> TAREFAS
1) Responda às perguntas com base no texto sobre os quilombos no STF.
(a) Qual decreto tem a constitucionalidade questionada na ADIN 3239?
(b) Qual partido questiona esse decreto?
(c) Em que ano foi expedido o decreto anterior, que tinha requisitos mais rigorosos?
2) Prossiga com o texto sobre os quilombos no STF, partindo da última frase apresentada.

> TEXTO APRESENTADO
►
A discussão jurídica dos quilombos no STF*
O Min. Cezar Peluso, antes de assumir a Presidência do STF, lançou
relatório na ADIN 3239, em que o antigo PFL, atual DEM, questiona a
constitucionalidade do Decreto nº 4.887/2003, que regulamenta o processo de
aquisição e titulação das terras dos remanescentes de quilombos, tal como previsto
no art. 68 do ADCT. Permanece vinculado, pois, ao processo, que deve entrar em
pauta nos próximos dias.
O decreto foi impugnado pelos seguintes motivos: a) invade esfera
reservada à lei; b) cria nova modalidade de desapropriação; c) resume a
identificação dos remanescentes das comunidades apenas ao critério de autoatribuição;
d) sujeita a delimitação das terras a serem tituladas aos “indicativos
fornecidos pelos próprios interessados”.
O STF encontra-se, para tanto, diante de diversos questionamentos a
resolver.
Primeiro, o decreto somente foi expedido em 2003 ( é verdade que houve
um anterior, em 2001, mas com requisitos mais rigorosos), passados quinze anos
da edição do art. 68 do ADCT. O julgamento ocorre, portanto, sete anos da edição e
mais de vinte anos da promulgação da Constituição. Eventual invalidação ou
mesmo modulação temporal por inconstitucionalidade implicaria um razoável
retrocesso em relação a direitos garantidos constitucionalmente. E o próprio STF já
reiterou que a regra constitucional não “pode converter-se em promessa
constitucional inconsequente, sob pena de o Poder Público, fraudando justas
expectativas nele depositadas pela coletividade, substituir, de maneira ilegítima, o
cumprimento de seu impostergável dever, por um gesto irresponsável de
infidelidade governamental ao que determina a própria Lei Fundamental”.1 E isto
para qualquer dos Poderes do Estado, portanto.
◄
> ITENS FORNECIDOS
►
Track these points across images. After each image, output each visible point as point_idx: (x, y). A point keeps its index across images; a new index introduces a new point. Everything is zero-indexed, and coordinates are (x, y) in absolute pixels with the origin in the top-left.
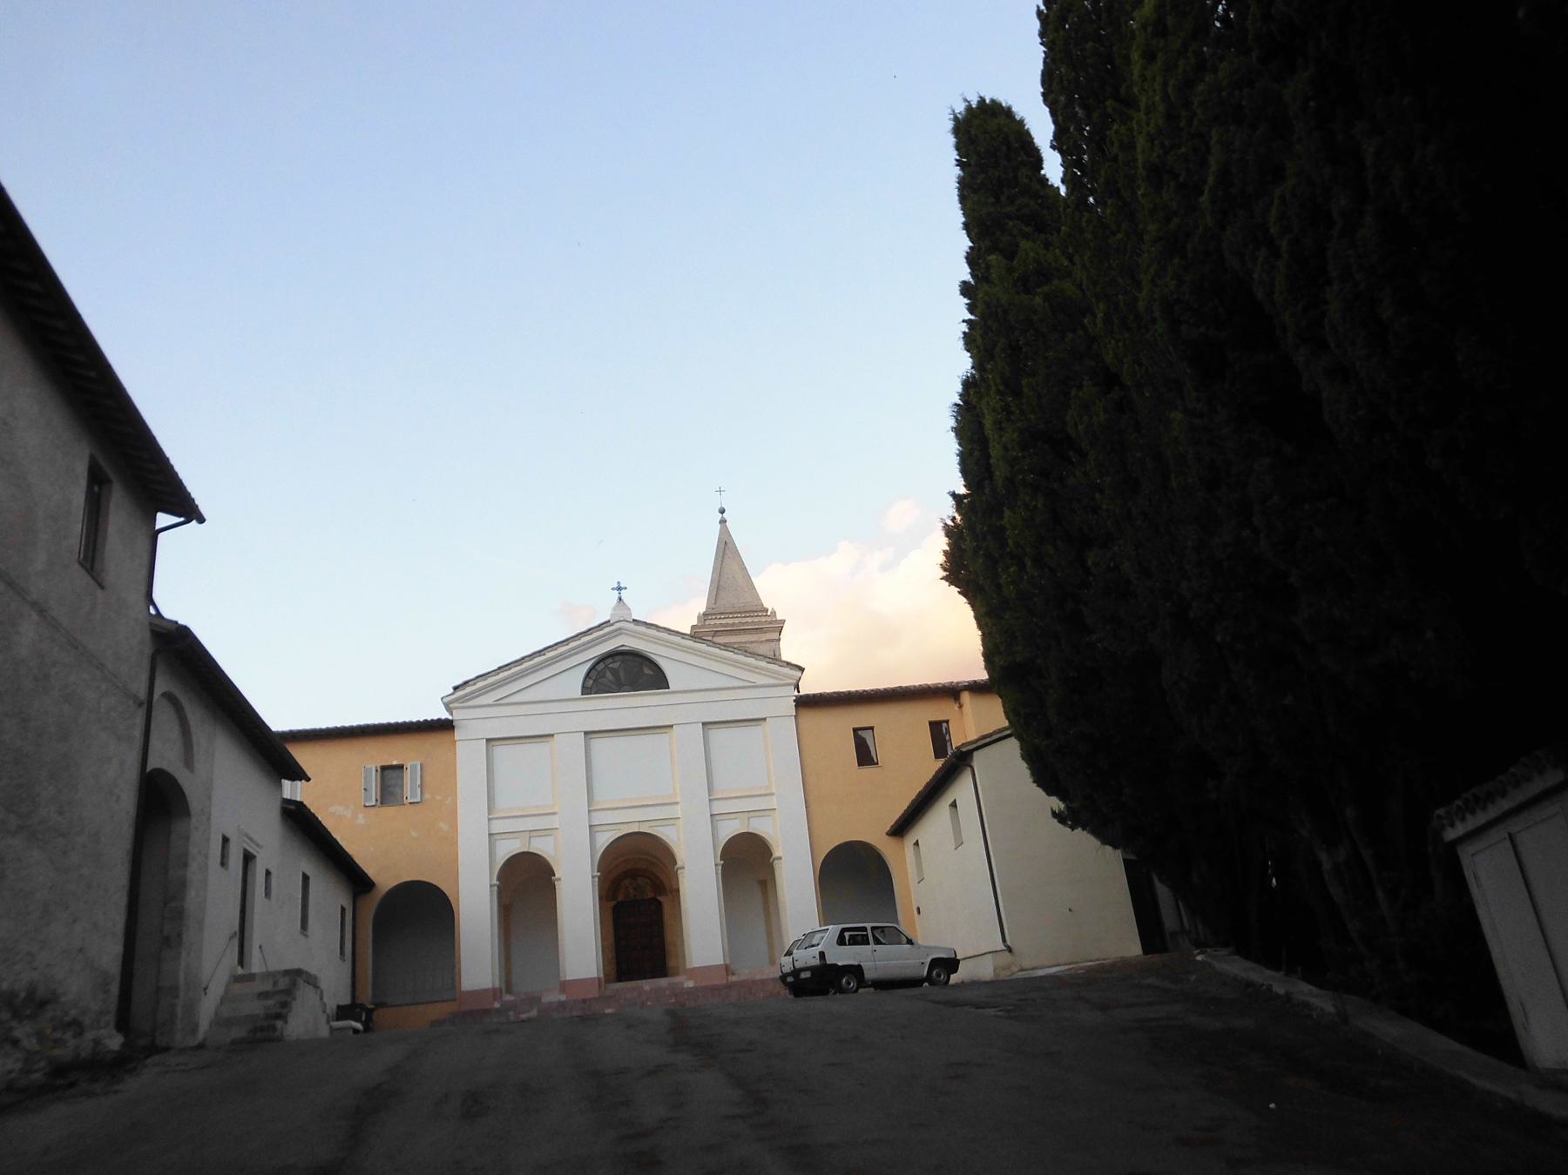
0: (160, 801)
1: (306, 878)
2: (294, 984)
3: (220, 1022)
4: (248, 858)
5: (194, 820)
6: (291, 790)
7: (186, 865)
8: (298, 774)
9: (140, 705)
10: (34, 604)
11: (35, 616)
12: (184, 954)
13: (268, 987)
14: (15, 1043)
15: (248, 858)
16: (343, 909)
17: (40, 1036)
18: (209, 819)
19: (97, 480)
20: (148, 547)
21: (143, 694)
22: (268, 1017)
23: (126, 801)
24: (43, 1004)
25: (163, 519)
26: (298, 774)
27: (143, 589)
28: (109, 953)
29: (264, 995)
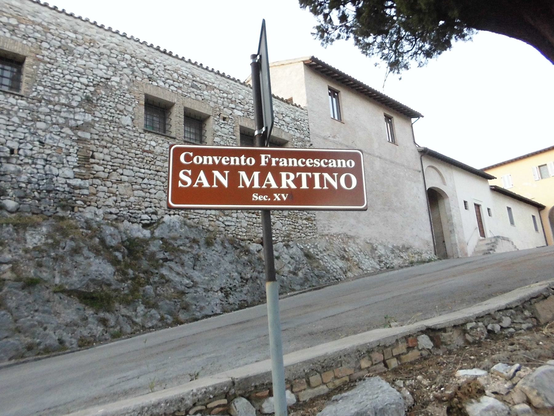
◄
> RESPOSTAS DOS EXERCÍCIOS
1)
(a) É o Decreto nº 4.887/2003.
(b) É o antigo PFL, atual DEM.
(c) Foi expedido em 2001.

2)
Segundo, reconhecer o alegado caráter de “decreto autônomo” ou mesmo
de impossibilidade, por meio de decreto, regular a aquisição de terras pelas
comunidades implica evidente esvaziamento da eficácia do art. 68 do ADCT que
prevê apenas que “aos remanescentes das comunidades de quilombos que estejam
ocupando suas terras é reconhecida a propriedade definitiva, devendo o Estado
emitir-lhes os títulos respectivos”. Norma que dispensa regulação por meio de lei
* Publicado na revista Consultor Jurídico
1 Dentre outros: AgRg RE 393715/RS, Rel. Min. Celso de Mello, 2ª Turma, julg. 12/12/2006, DJ 02-02-2007,
p. 140.
específica, à falta inclusive da locução “na forma da lei”, o que, aliado ao art. 5º,
§1º, da Constituição, em se tratando de direito fundamental, evidencia sua
“aplicação imediata”.
Terceiro, porque, neste intervalo de tempo, a antropologia consolidou
estudos, definições e parâmetros para caracterização das comunidades
quilombolas, com larga discussão metodológica e científica, pelo menos desde
1994, a pedido do Ministério Público para esclarecimentos a respeito da situação.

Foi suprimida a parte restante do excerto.